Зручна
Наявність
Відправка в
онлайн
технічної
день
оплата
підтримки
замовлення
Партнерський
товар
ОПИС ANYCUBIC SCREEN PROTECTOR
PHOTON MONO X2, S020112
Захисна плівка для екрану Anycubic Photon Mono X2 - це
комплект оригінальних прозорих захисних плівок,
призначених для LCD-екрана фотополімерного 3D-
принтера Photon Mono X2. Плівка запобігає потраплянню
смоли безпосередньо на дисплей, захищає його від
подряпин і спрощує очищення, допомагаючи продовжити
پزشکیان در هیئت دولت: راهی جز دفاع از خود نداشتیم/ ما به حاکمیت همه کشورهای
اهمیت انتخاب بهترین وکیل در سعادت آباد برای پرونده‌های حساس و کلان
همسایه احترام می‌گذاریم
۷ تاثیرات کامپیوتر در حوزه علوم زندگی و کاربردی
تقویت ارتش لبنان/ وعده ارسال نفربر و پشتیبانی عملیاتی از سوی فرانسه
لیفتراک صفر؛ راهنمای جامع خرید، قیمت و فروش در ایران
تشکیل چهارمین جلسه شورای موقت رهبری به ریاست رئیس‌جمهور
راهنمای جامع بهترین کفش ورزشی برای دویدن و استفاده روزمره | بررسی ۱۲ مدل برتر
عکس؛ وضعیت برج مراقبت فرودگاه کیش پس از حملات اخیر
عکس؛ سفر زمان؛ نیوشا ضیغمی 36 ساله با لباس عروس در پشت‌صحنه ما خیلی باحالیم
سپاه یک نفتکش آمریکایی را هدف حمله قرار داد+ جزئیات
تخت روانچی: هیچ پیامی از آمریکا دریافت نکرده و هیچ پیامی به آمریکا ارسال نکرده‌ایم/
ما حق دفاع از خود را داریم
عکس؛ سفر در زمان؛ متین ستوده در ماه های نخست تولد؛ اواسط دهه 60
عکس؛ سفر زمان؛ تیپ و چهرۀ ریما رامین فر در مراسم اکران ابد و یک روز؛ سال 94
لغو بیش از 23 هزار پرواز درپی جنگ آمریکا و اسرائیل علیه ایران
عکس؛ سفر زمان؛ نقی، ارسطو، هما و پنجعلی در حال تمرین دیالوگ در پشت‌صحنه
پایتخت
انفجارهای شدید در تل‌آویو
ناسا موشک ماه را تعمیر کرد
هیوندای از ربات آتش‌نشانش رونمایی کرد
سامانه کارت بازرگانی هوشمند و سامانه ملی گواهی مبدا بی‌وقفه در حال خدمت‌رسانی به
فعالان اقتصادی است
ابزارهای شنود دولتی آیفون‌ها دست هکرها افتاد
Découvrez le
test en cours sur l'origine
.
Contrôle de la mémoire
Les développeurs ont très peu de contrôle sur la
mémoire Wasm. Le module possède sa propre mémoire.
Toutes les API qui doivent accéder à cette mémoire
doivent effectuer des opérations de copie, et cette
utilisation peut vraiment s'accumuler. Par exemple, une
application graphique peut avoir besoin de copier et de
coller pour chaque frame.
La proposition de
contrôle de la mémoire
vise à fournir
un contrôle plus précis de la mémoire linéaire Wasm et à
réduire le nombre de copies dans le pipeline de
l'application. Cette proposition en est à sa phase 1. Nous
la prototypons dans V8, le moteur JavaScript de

Task requirements: Substitute "RAM" for every "mémoire" in the text of all the rows above, and reproduce that text with nothing else changed.

The completed task:
Зручна
Наявність
Відправка в
онлайн
технічної
день
оплата
підтримки
замовлення
Партнерський
товар
ОПИС ANYCUBIC SCREEN PROTECTOR
PHOTON MONO X2, S020112
Захисна плівка для екрану Anycubic Photon Mono X2 - це
комплект оригінальних прозорих захисних плівок,
призначених для LCD-екрана фотополімерного 3D-
принтера Photon Mono X2. Плівка запобігає потраплянню
смоли безпосередньо на дисплей, захищає його від
подряпин і спрощує очищення, допомагаючи продовжити
پزشکیان در هیئت دولت: راهی جز دفاع از خود نداشتیم/ ما به حاکمیت همه کشورهای
اهمیت انتخاب بهترین وکیل در سعادت آباد برای پرونده‌های حساس و کلان
همسایه احترام می‌گذاریم
۷ تاثیرات کامپیوتر در حوزه علوم زندگی و کاربردی
تقویت ارتش لبنان/ وعده ارسال نفربر و پشتیبانی عملیاتی از سوی فرانسه
لیفتراک صفر؛ راهنمای جامع خرید، قیمت و فروش در ایران
تشکیل چهارمین جلسه شورای موقت رهبری به ریاست رئیس‌جمهور
راهنمای جامع بهترین کفش ورزشی برای دویدن و استفاده روزمره | بررسی ۱۲ مدل برتر
عکس؛ وضعیت برج مراقبت فرودگاه کیش پس از حملات اخیر
عکس؛ سفر زمان؛ نیوشا ضیغمی 36 ساله با لباس عروس در پشت‌صحنه ما خیلی باحالیم
سپاه یک نفتکش آمریکایی را هدف حمله قرار داد+ جزئیات
تخت روانچی: هیچ پیامی از آمریکا دریافت نکرده و هیچ پیامی به آمریکا ارسال نکرده‌ایم/
ما حق دفاع از خود را داریم
عکس؛ سفر در زمان؛ متین ستوده در ماه های نخست تولد؛ اواسط دهه 60
عکس؛ سفر زمان؛ تیپ و چهرۀ ریما رامین فر در مراسم اکران ابد و یک روز؛ سال 94
لغو بیش از 23 هزار پرواز درپی جنگ آمریکا و اسرائیل علیه ایران
عکس؛ سفر زمان؛ نقی، ارسطو، هما و پنجعلی در حال تمرین دیالوگ در پشت‌صحنه
پایتخت
انفجارهای شدید در تل‌آویو
ناسا موشک ماه را تعمیر کرد
هیوندای از ربات آتش‌نشانش رونمایی کرد
سامانه کارت بازرگانی هوشمند و سامانه ملی گواهی مبدا بی‌وقفه در حال خدمت‌رسانی به
فعالان اقتصادی است
ابزارهای شنود دولتی آیفون‌ها دست هکرها افتاد
Découvrez le
test en cours sur l'origine
.
Contrôle de la RAM
Les développeurs ont très peu de contrôle sur la
RAM Wasm. Le module possède sa propre RAM.
Toutes les API qui doivent accéder à cette RAM
doivent effectuer des opérations de copie, et cette
utilisation peut vraiment s'accumuler. Par exemple, une
application graphique peut avoir besoin de copier et de
coller pour chaque frame.
La proposition de
contrôle de la RAM
vise à fournir
un contrôle plus précis de la RAM linéaire Wasm et à
réduire le nombre de copies dans le pipeline de
l'application. Cette proposition en est à sa phase 1. Nous
la prototypons dans V8, le moteur JavaScript de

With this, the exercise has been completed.